> Brief: Write out each of the rows below word for word, omitting the pictures.

> Input material:
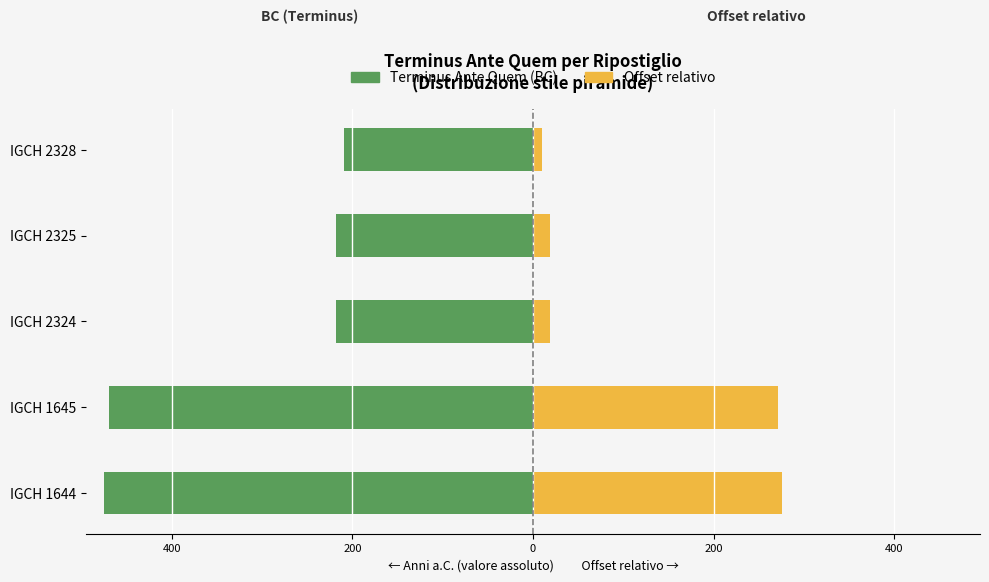

How many values in the Terminus Ante Quem (BC) series are below -218?

2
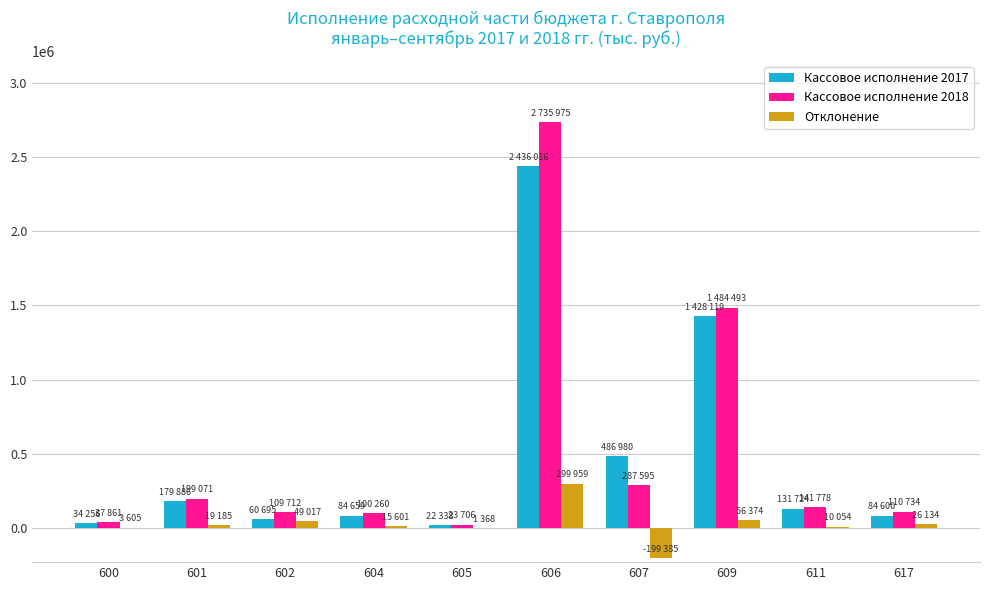

What is the maximum value shown in the chart?

2735975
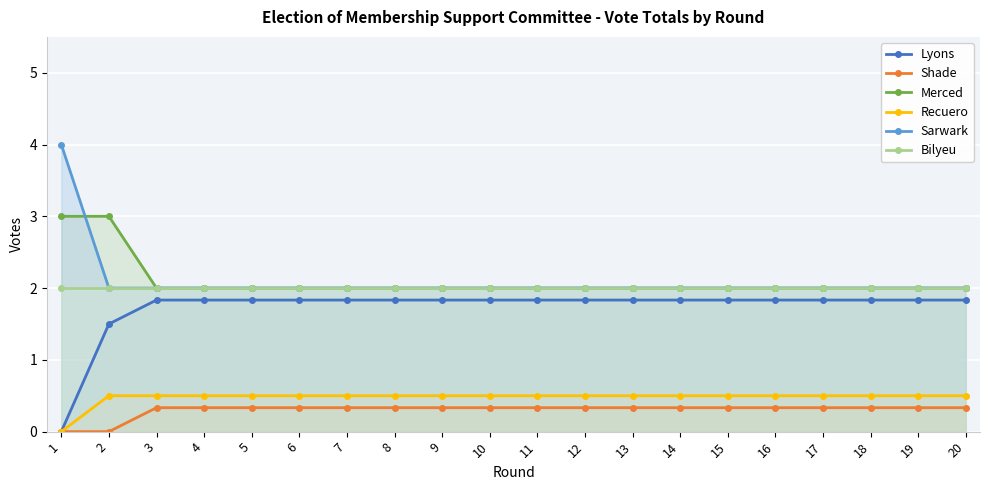

True or false: Sarwark and Recuero cross at least once.

False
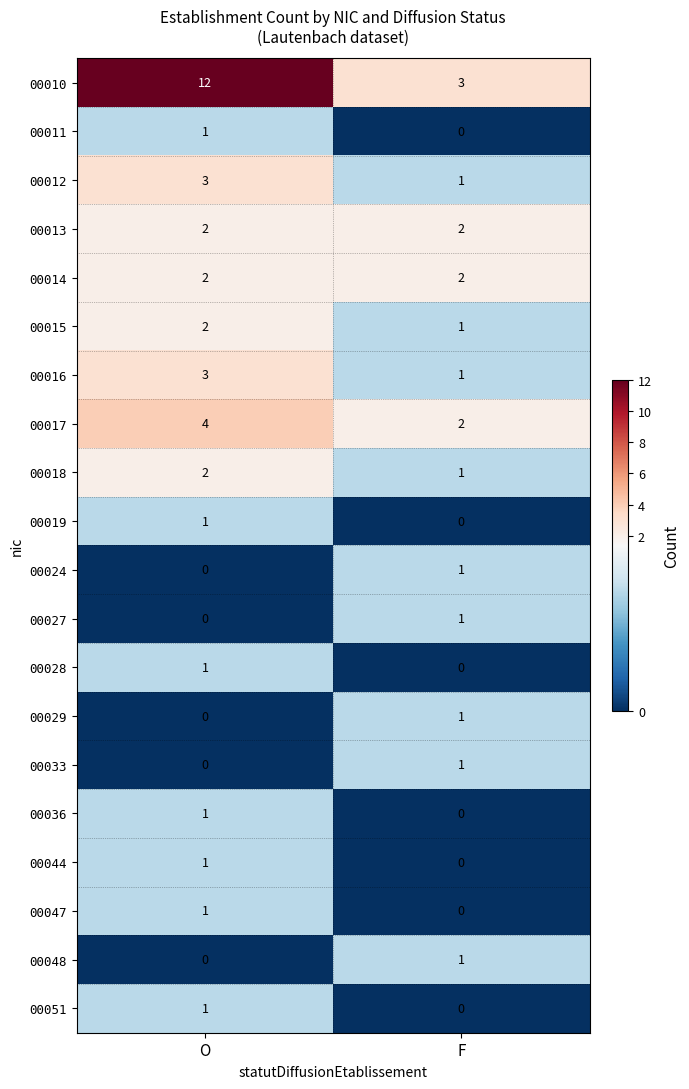

How many values in the 00051 series are below 1?

1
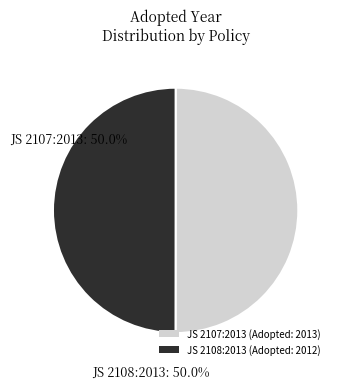

What portion of the pie excludes JS 2107:2013 (Adopted: 2013)?

50.0%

> Answer for the task:
How many values in the Terminus Ante Quem (BC) series are below -218?

2

What is the maximum value shown in the chart?

2735975

True or false: Sarwark and Recuero cross at least once.

False

How many values in the 00051 series are below 1?

1

What portion of the pie excludes JS 2107:2013 (Adopted: 2013)?

50.0%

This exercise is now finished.